Henning Thielemann lemming at henning-thielemann.de
Thu Nov 29 03:19:15 EST 2007


On Thu, 29 Nov 2007, Henning Thielemann wrote:

> On Wed, 28 Nov 2007, Chris Smith wrote:
>
> > > diffNum        :: Num b        => (forall a. Num a        => a -> a) -> b -> b
> > > diffFractional :: Fractional b => (forall a. Fractional a => a -> a) -> b -> b
> > > diffFloating   :: Floating b   => (forall a. Floating a   => a -> a) -> b -> b
> > >
> > > diffNum f x        = let AD y dy = f (AD x 1) in dy
> > > diffFractional f x = let AD y dy = f (AD x 1) in dy
> > > diffFloating f x   = let AD y dy = f (AD x 1) in dy
>
> Why do the functions have different number types after differentiation?
> I thought, that just 'diff'
>
> diff :: (AD a -> AD a) -> (a -> a)
> diff f x   = let AD y dy = f (AD x 1) in dy
>
> must work.

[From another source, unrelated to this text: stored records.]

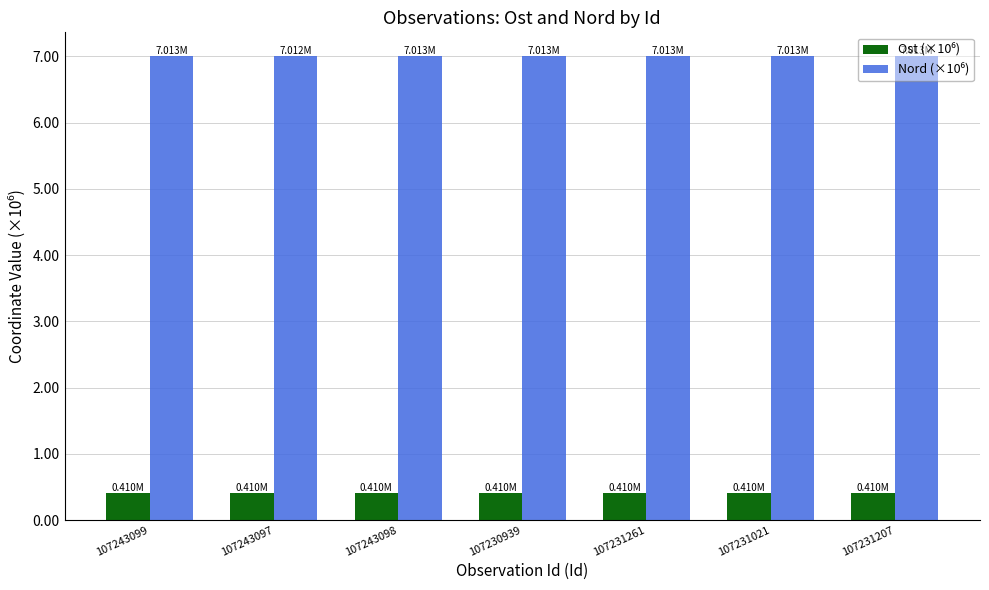

Does the chart contain stacked bars?

No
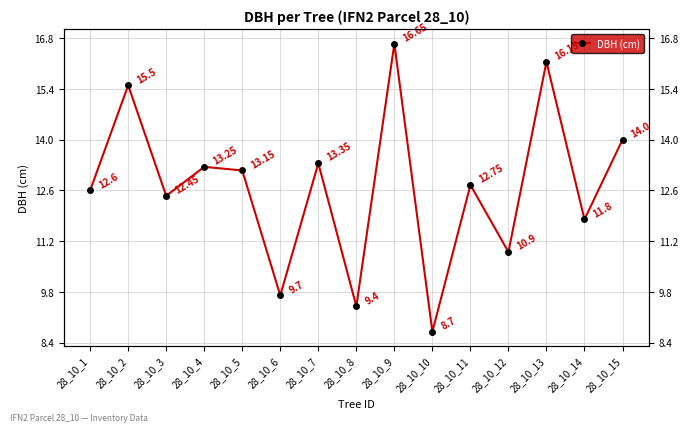

At which label does the data first exceed 12?

28_10_1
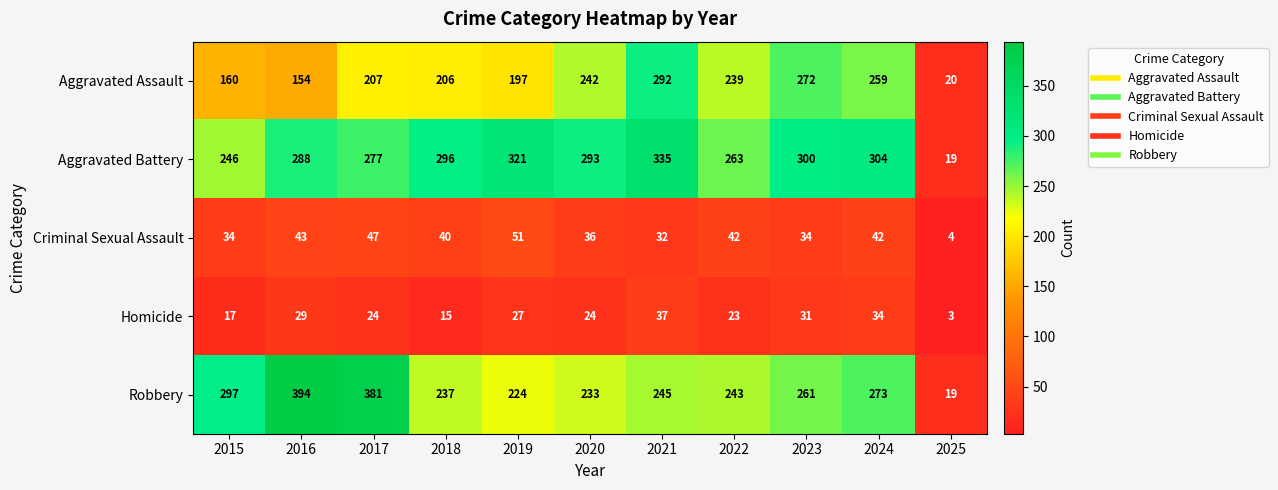

The value of Criminal Sexual Assault at 2017 is 63. True or false?

False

What you do, looks like numbers with errors, but I suspect you
> are right that 'automatic differentiation' is the term used for those
> kinds of computations.

I like to add that I have written some code for working with Taylor
expansions of functions, that is, with all derivatives of a function. You
can get the derivatives of composed functions by composing the Taylor
series of the elementary functions:
  http://darcs.haskell.org/htam/src/PowerSeries/Taylor.hs

E.g.

*PowerSeries.Taylor> take 10 $ exp `compose` sin (pi/2) :: [Double]
[2.718281828459045,1.664412599305428e-16,-1.3591409142295225,-1.109608399536952e-16,0.45304697140984085,4.299732548205689e-17,-0.11703713428087555,-1.2516118554300737e-17,2.5551309845882386e-2,3.0070240853853573e-18]

Computes the (truncated) Taylor series for (exp . sin) at pi/2.